“A mind that is stretched to a new idea never returns to its original dimension.” Oliver Wendell Holmes

Mark Rothko, Yellow Band, 1956 - Oil on canvas© 1998 Kate Rothko Prizel and Christopher Rothko/VEGAP, Bilbao, 2016 Photo: © Sheldon Museum of Art

Mark Rothko, Yellow Band, 1956 - Oil on canvas

© 1998 Kate Rothko Prizel and Christopher Rothko/VEGAP, Bilbao, 2016 Photo: © Sheldon Museum of Art

This quote, for some reason, takes me back to the dawn of mankind.  I imagine our earliest ancestors leaving the savannas of Africa and moving northward to Europe (and likely east and west by boat).  At some point as the more independent nomadic lifestyle changed into a more communal form and rudimentary language emerged.  From cave paintings to actual words, it took thousands upon thousands of years.  This leap in human thinking occurred when our brains developed sufficiently to produce abstract thoughts.

The word “abstract” comes from a Latin word that means “pulled away” or “detached”.  It refers to the ability to express an idea that is separate from a physical thing.  It requires inductive thinking which allows the formation of concepts or generalizations from individual events or things.  Scientists believe that abstract thinking was central to development of sophisticated language and, ultimately, human progress.
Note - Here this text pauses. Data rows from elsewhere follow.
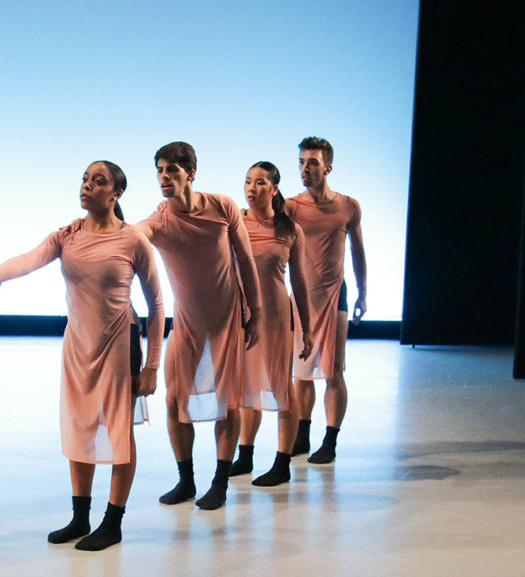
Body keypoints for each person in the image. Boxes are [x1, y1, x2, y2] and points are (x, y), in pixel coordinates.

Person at [0, 161, 163, 551]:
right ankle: (81, 518)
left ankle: (112, 523)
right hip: (77, 345)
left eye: (98, 182)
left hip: (119, 346)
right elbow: (25, 261)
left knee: (118, 434)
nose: (87, 186)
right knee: (79, 427)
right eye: (84, 179)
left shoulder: (133, 241)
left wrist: (152, 365)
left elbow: (157, 304)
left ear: (116, 193)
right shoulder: (67, 235)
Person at [136, 142, 262, 510]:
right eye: (160, 170)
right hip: (188, 323)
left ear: (190, 173)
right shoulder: (160, 220)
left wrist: (254, 310)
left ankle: (220, 481)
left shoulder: (222, 206)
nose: (164, 177)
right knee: (175, 402)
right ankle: (186, 480)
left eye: (172, 170)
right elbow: (137, 232)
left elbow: (247, 260)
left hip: (227, 319)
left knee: (229, 402)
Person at [229, 161, 313, 486]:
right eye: (248, 181)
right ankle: (245, 456)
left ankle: (282, 463)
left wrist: (308, 329)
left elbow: (300, 284)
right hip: (241, 316)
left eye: (260, 182)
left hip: (277, 316)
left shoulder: (289, 230)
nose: (252, 188)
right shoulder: (233, 222)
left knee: (281, 387)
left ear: (274, 189)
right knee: (245, 387)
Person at [286, 137, 367, 464]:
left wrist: (364, 292)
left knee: (333, 370)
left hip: (335, 295)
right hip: (301, 299)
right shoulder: (291, 206)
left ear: (327, 167)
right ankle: (302, 437)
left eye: (313, 163)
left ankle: (330, 441)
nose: (305, 168)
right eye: (302, 162)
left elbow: (358, 251)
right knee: (301, 372)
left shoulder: (348, 206)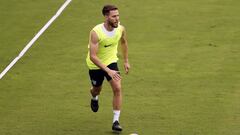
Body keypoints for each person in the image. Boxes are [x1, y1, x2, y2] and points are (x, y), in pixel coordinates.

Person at [86, 4, 130, 132]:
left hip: (111, 61)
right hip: (95, 65)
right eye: (114, 16)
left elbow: (124, 42)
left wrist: (126, 61)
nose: (117, 18)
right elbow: (93, 56)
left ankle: (116, 121)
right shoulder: (96, 32)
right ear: (106, 17)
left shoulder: (121, 29)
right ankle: (94, 97)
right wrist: (107, 70)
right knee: (96, 89)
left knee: (117, 88)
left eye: (118, 15)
The simplest way to explain abstract thinking is by examining the use of numbers.  As an example, the number “5” does not exist in nature, it is an abstract expression.  At some point one human was able to tell another that there were 5 lions in the jungle ahead – this was a huge leap in communication effectiveness.  It is one thing to grunt “lions”, or point to 5 lions on a wall, but quite another to say “there are 5 lions”.  The number 5 became an abstract symbol that could be used for any number (no pun) of things.

As mentioned this faculty of reasoning allowed early man to make generalizations (about the world) from specific objects and events.  This distanced us from our animal cousins who relied on instincts and experiences for survival – this accumulated practical “knowledge” did not include sophisticated language.  Animals are not capable of inductive thought - the capacity to look, and talk about, a number of individual instances and arrive at theories or conclusions about what they mean in a broader sense.

This human characteristic of abstract thinking has developed exponentially over the millennia.  Today it includes many pursuits that are far removed from what I’d call reality.  This includes most forms of modern arts as well as theoretical discussions in science and philosophy.  It seems the greater degree of “abstractness”, the greater the distance from concrete things.  The movement of abstract art, as exemplified by Expressionist paintings, is a great example of this phenomenon.  Looking at a painting by Jackson Pollock does not elicit any particular image that one would see in the natural world.  His paintings are chaotic and strangely beautiful… purely subjective and somehow primal.  “When I am in my painting, I’m not aware of what I’m doing”, he once stated.  Somehow his wild process of pouring and dripping paints on his canvas on the floor using brushes and sticks, and even his feet and hands, to create his “non” images… yielded gorgeous results.

The totality of Pollock’s and other abstract works represented, I believe, a kind of transcendence in human progress.  There was no going back to realistic painting which only mimicked or copied something else.

Expressionism and extreme abstract thought came directly from a person’s self – his or her subconscious.  American artist Barnett Newman in his essay “The Sublime is Now” said “Instead of making cathedrals out of Christ, man or ‘life’, we are making it out of ourselves, out of our own feelings”.  And, there was something powerful in this approach and its effect.

My “understanding” of this kind of abstract form of painting, Expressionism, was a slow process.  At first, it looked trivial.  It was through the paintings of Mark Rothko that I finally “got it”. I had seen his work in New York city a few times and couldn’t really appreciate it.  Standing in front of one of his works one winter day in Toronto I suddenly felt the painting… an extraordinary sublime feeling. It was something that I had only vaguely experienced years ago when seeing works by Matisse for the first time.  The overall conclusion I drew from these experiences is rather paradoxical – the further the painting was from concrete pictures and images the greater a feeling of underlying visceral reality.

Going back to our original quote from Holmes, it seems that we can never go back to our original dimension, or our past.  There is a refreshing liberating aspect to this progression.  It can also be exhilarating. I like Rothko’s description of his method:

“Unknown adventures in an unknown space free from direct association from any particular, and the passion of organism”.

Perhaps he’s describing another leap in the evolution of humankind… a hopeful one… going beyond abstract thinking into complete subjectivity.  Arriving in the nothingness that the great mystics describe. Pure self.